§ **Text passage**:
# Mathematical Induction Divisibility Proofs

Mathematical Induction Divisibility can be used to prove divisibility, such as divisible by 3, 5 etc. Same as Mathematical Induction Fundamentals, hypothesis/assumption is also made at the step 2.

## Practice Questions of Mathematical Induction Divisibility

### Basic Mathematical Induction Divisibility

Prove $6^n + 4$ is divisible by $5$ by mathematical induction.

Step 1:  Show it is true for $n=0$.
$6^0 + 4 = 5$, which is divisible by $5$
Step 2:  Assume that it is true for $n=k$.
That is, $6^k + 4 = 5M$, where $M \in I$.
Step 3:  Show it is true for $n=k+1$.
That is, $6^{k+1} + 4 = 5P$, where $P \in I$.
\begin{aligned} \displaystyle \require{color} 6^{k+1} + 4 &= 6 \times 6^k +4 \\ &= 6 (5M – 4) + 4 \ \ \ \color{red} 6^k = 5M – 4 \ \ \ \ \text{ by Step 2} \\ &= 30M – 20 \\ &= 5(6M-4), \text{ which is divisible by 5} \\ \end{aligned}
Therefore it is true for $n=k+1$ assuming that it is true for $n=k$.
Therefore $6^n + 4$ is always divisible by $5$.

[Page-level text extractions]

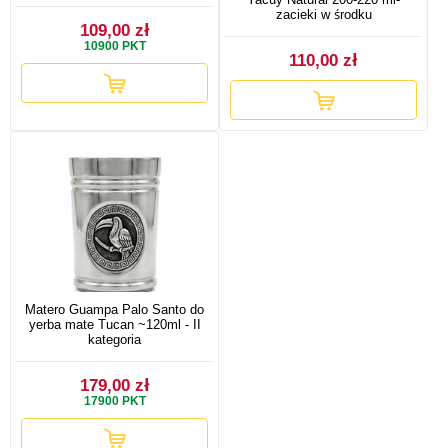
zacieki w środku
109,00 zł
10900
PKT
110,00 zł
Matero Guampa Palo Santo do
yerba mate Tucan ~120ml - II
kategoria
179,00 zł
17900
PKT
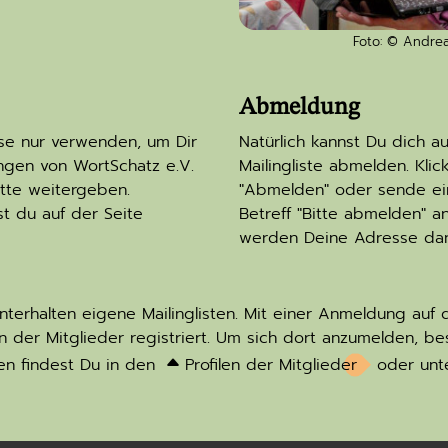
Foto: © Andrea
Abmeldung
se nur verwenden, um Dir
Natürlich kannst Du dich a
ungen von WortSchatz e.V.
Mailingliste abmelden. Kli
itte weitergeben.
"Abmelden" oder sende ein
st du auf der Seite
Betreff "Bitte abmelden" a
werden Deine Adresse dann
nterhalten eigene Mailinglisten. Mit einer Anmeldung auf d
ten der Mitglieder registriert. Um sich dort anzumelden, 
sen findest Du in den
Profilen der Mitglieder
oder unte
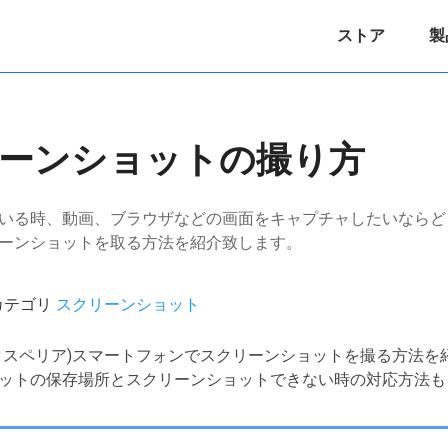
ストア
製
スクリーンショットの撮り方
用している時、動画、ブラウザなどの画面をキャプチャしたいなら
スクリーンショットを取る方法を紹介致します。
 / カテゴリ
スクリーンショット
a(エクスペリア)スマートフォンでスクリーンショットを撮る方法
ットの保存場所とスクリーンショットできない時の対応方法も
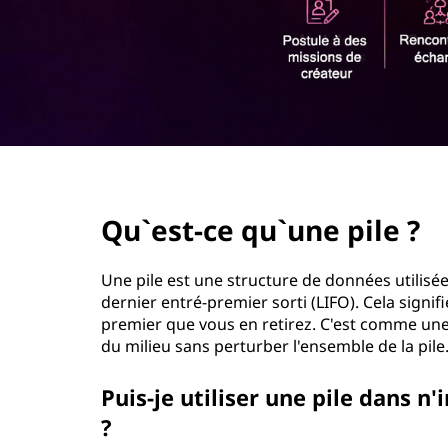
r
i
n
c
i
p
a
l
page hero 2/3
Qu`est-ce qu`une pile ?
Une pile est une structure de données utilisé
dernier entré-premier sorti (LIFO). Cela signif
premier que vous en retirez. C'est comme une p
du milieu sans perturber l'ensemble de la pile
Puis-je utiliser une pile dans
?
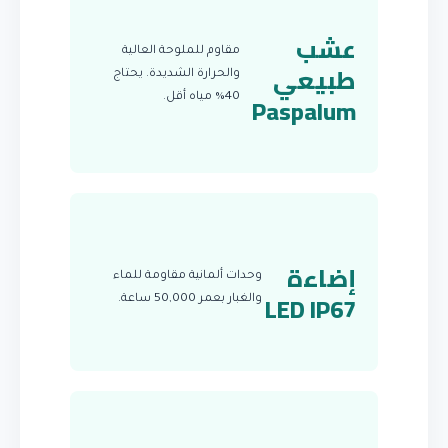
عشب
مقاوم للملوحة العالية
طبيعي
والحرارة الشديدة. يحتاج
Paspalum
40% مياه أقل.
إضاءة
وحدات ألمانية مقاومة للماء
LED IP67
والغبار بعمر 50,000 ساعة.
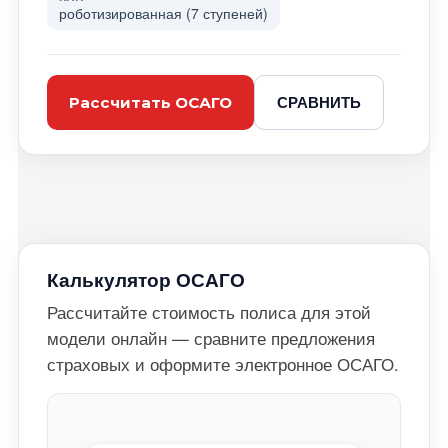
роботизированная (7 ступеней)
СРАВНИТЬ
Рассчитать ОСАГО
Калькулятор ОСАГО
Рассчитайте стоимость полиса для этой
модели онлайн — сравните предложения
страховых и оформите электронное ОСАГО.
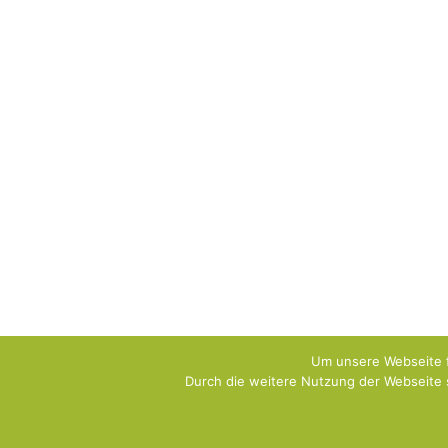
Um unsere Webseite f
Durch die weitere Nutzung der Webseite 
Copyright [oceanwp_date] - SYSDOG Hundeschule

§ **What you need to do**:
**a.** From the induction divisibility text, extract the passage from "## Practice Questions" up to and including "true for $n=k+1$.".
**b.** In the induction divisibility text, for which value of n does Step 1 show the statement is true?
**c.** Give what follows the last sentence of the induction divisibility text.

§ **Answers to the exercise**:
**a.**
## Practice Questions of Mathematical Induction Divisibility

### Basic Mathematical Induction Divisibility

Prove $6^n + 4$ is divisible by $5$ by mathematical induction.

Step 1:  Show it is true for $n=0$.
$6^0 + 4 = 5$, which is divisible by $5$
Step 2:  Assume that it is true for $n=k$.
That is, $6^k + 4 = 5M$, where $M \in I$.
Step 3:  Show it is true for $n=k+1$.

**b.** n = 0

**c.**
### Increasing More Than One

Prove $n(n+2)$ is divisible by $4$ by mathematical induction, if $n$ is any even positive integer.

Step 1:  Show it is true for $n=2$. $\require{color} \color{red} \ \ \text{ 2 is the smallest even number.}$
$2(2+2) = 8$, which is divisible by 4.
Therefore it is true for $n=2$.
Step 2:  Assume that it is true for $n=k$.
That is, $k(k+2) = 4M$.
Step 3:  Show it is true for $n=k+2$. $\require{color} \color{red} \ \ \text{ Even numbers increase by 2.}$
That is, $(k+2)(k+4)$ is divisible by 4.
\begin{aligned} \displaystyle (k+2)(k+4) &= (k+2)k + (k+2)4 \\ &= 4M + 4(k+2) \color{red} \ \ \text{ by assumption at Step 2} \\ &= 4\big[M + (k+2)\big] \color{red} \text{, which is divisible by 4} \\ \end{aligned}
Therefore it is true for $n=k+2$ assuming that it is true for $n=k$.
Therefore $n(n+2)$ is always divisible by $4$ for any even numbers.

### Two Indices

Prove $5^n + 2 \times 11^n$ is divisible by $3$ by mathematical induction.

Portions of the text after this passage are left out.